Figures released on Tuesday by the Office for National Statistics show paid employment increased by 10,000 between July and August, with provisional figures for September showing a fall of 10,000.
Revisions to data from previous months mean the decline in payroll employment since last year’s tax-increase budget now appears smaller, with a fall of 90,000 instead of the previous estimate of a fall of 126,000.
“After a long period of low hiring activity, there are signs that the falls we saw in both payroll figures and job vacancies are now stabilizing,” said Liz McKeown, director of economic statistics at the ONS.
However, separate figures from the ONS Labor Force Survey show that unemployment in the UK rose to 4.8 per cent in the three months to August, driven by higher unemployment among younger workers.
Job vacancies also continued to decline, albeit at a slower rate than before.
Economists said the figures were unlikely to change the BoE’s cautious approach to further interest rate cuts, as policymakers await clearer evidence of a continued easing of wage pressures.
The bank’s monetary policy committee voted to keep interest rates at 4 percent in September.

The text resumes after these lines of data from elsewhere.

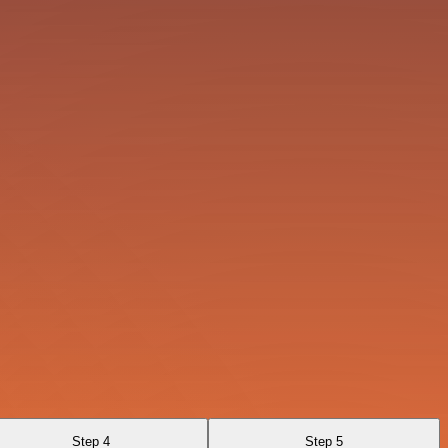
Step 4
Step 5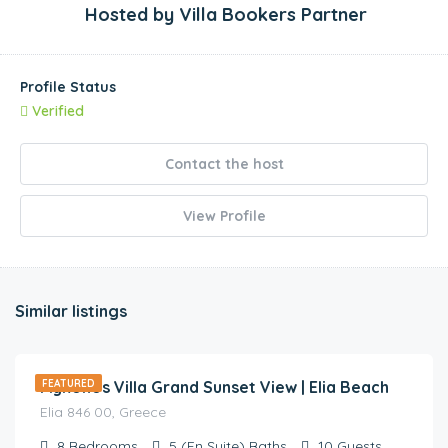
Hosted by
Villa Bookers Partner
Profile Status
Verified
Contact the host
View Profile
Similar listings
€
3,000.00
/night
Mykonos Villa Grand Sunset View | Elia Beach
FEATURED
Elia 846 00, Greece
8
Bedrooms
5 (En Suite)
Baths
10
Guests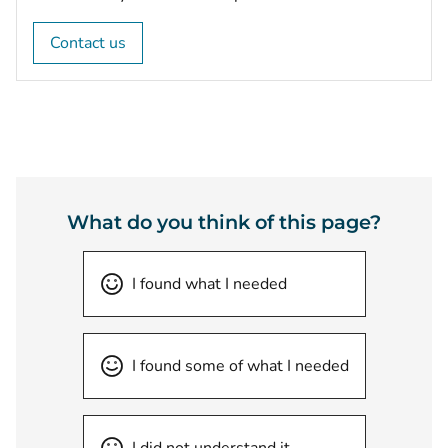
Contact us
What do you think of this page?
I found what I needed
I found some of what I needed
I did not understand it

It meets next month and again in December.
Tuesday’s data highlighted a slowdown in wage growth in the private sector, with the annual increase in average wages, excluding bonuses, falling to 4.4 percent in the three months to August, the lowest rate since December 2021.
Andrew Wishart, an economist at Berenberg, said slowing private sector wage growth would give the BoE “confidence that inflation will ease in the future”, but he sees “little chance of a further cut in interest rates this year, as employment already appears to be stabilizing”.

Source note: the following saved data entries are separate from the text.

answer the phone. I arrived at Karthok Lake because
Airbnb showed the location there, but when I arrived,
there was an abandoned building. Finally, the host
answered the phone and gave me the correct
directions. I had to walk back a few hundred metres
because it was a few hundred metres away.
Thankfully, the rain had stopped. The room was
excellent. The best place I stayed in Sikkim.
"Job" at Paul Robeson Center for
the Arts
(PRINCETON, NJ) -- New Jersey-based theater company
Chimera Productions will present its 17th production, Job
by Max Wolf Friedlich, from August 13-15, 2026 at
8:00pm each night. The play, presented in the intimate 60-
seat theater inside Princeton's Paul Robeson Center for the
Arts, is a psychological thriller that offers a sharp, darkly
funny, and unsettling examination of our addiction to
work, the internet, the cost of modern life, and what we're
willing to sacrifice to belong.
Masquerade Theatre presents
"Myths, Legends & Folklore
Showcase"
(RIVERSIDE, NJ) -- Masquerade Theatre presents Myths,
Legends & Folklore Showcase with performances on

The increase in public sector wages kept overall wage growth higher at 4.7 percent, figures released Tuesday showed, in line with analysts’ expectations. Including bonuses, wage growth increased from 4.8 percent to 5 percent.

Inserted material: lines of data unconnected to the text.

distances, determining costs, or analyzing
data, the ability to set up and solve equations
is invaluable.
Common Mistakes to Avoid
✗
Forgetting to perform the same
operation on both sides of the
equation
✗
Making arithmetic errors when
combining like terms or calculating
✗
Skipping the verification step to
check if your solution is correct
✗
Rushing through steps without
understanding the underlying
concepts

Thomas Pugh, an economist at auditing firm RSM UK, said that with total wage growth still strong and inflation forecast to hit 4 per cent in September, “this will not be enough to cause a rate cut next month”, he said.
Sterling was down 0.3 percent against the dollar late afternoon in London at $1.329. Depending on the levels implied by the swap markets, the probability of a quarter-point rate cut before the end of the year has increased from around 30 percent to 45 percent.
Ashley Webb, of consultancy Capital Economics, said the combination of slowly weakening hiring and wage growth meant the BoE would “remain more concerned about upside risks to inflation than downside risks to activity”.